Below are recommended approaches financial institutions can adopt to manage risk in the era of customer experience:
Making risk management ‘frictionless’
The way many institutions are approaching risk management is changing. Though the discipline has evolved as a standalone function, risk management is now being integrated into every area of an institution’s operations. It is important to have an adaptable and pragmatic approach that takes customer impact into account when it comes to balancing risk and opportunity. Capabilities such as geolocation are allowing more risk monitoring to take place behind the scenes, while biometric authentication is enabling more streamlined customer interactions that are simultaneously more secure. As more and more financial interactions take place entirely online, financial institutions will benefit from automating more aspects of risk management with emerging functionalities such as robotic process automation, through which analysis is refined by learning over time.
Drawing on a wider range of internal data
The increasing automation of risk management processes means financial institutions can apply a wide variety of risk models to transactions in real time. It’s not just the customer that benefits from this increased velocity: institutional risk managers can also assess how different models are performing and make adjustments accordingly.
They can also draw on a wider range of seemingly disconnected information sources to inform and validate models – from device-level data to card usage trends. This broader range of internal data sets can help validate rules and identify anomalies, helping risk managers continually sharpen their models. This agile approach to risk management can facilitate the identification of shifts in fraud patterns, helping institutions stay ahead of criminals.

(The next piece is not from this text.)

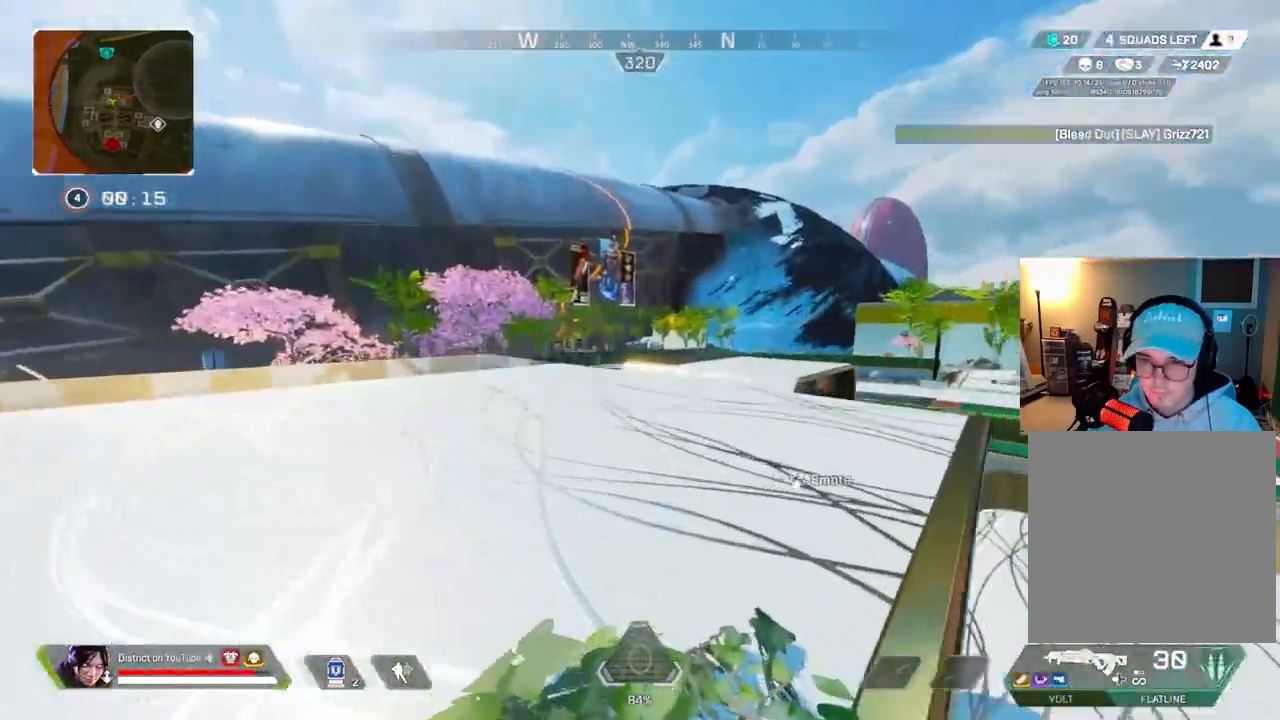
{"buttons": ["Y"], "left_stick": "down", "right_stick": "center", "events": [[350, "left_stick", "center"], [367, "R3", "down"], [417, "R3", "up"], [450, "left_stick", "down"], [500, "Y", "down"]]}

Getting ahead of the curve with machine learning
Even the best risk models cannot cater for everyeventuality. Consider ‘money mules’, one of the fastest-growing fraud categories. Money mule activity went up by 11% between 2016 and 2017, according to CIFAS. The people co-opted by criminals to launder money through their accounts in this way may be otherwise legitimate customers, who elude ‘conventional’ risk models. Yet more predictive techniques, such as machine learning and the previously mentioned robotic process automation, could well identify money mule activity: even though each individual transaction may appear genuine, the overall trend is suspicious.
Unleashing ‘bigger data’, or the power of consortia
The financial sector has a long history of data-sharing across institutions to help identify potential credit and fraud risks. In the continuing mission to manage risks at the speed of life, institutions can benefit from deeper ties across the industry. This is especially important for some faster growing types of fraud, such as asset conversion, in which a customer sells an asset (often a vehicle) for which they have not fully paid. This type of fraud is more readily identified when institutions share records. A consortium of institutions can also pool their resources to build shared databases of ‘bad’ devices, suspicious activity and other factors for which shared intelligence is at a premium.
The ability to continuously build and refine industry-wide intelligence can decrease false positives, allowing financial institutions to strengthen their customer relationships while helping ensure the industry is abreast of the latest fraud trends.
Looking to the future
Risk management can never stand still – as the fraud landscape evolves, so too must risk models, business processes, and supporting technologies. Institutions that leverage new technology trends can enhance the customer experience while also enhancing security, avoiding many of the traditional trade-offs between these areas as they venture boldly into the era of customer experience.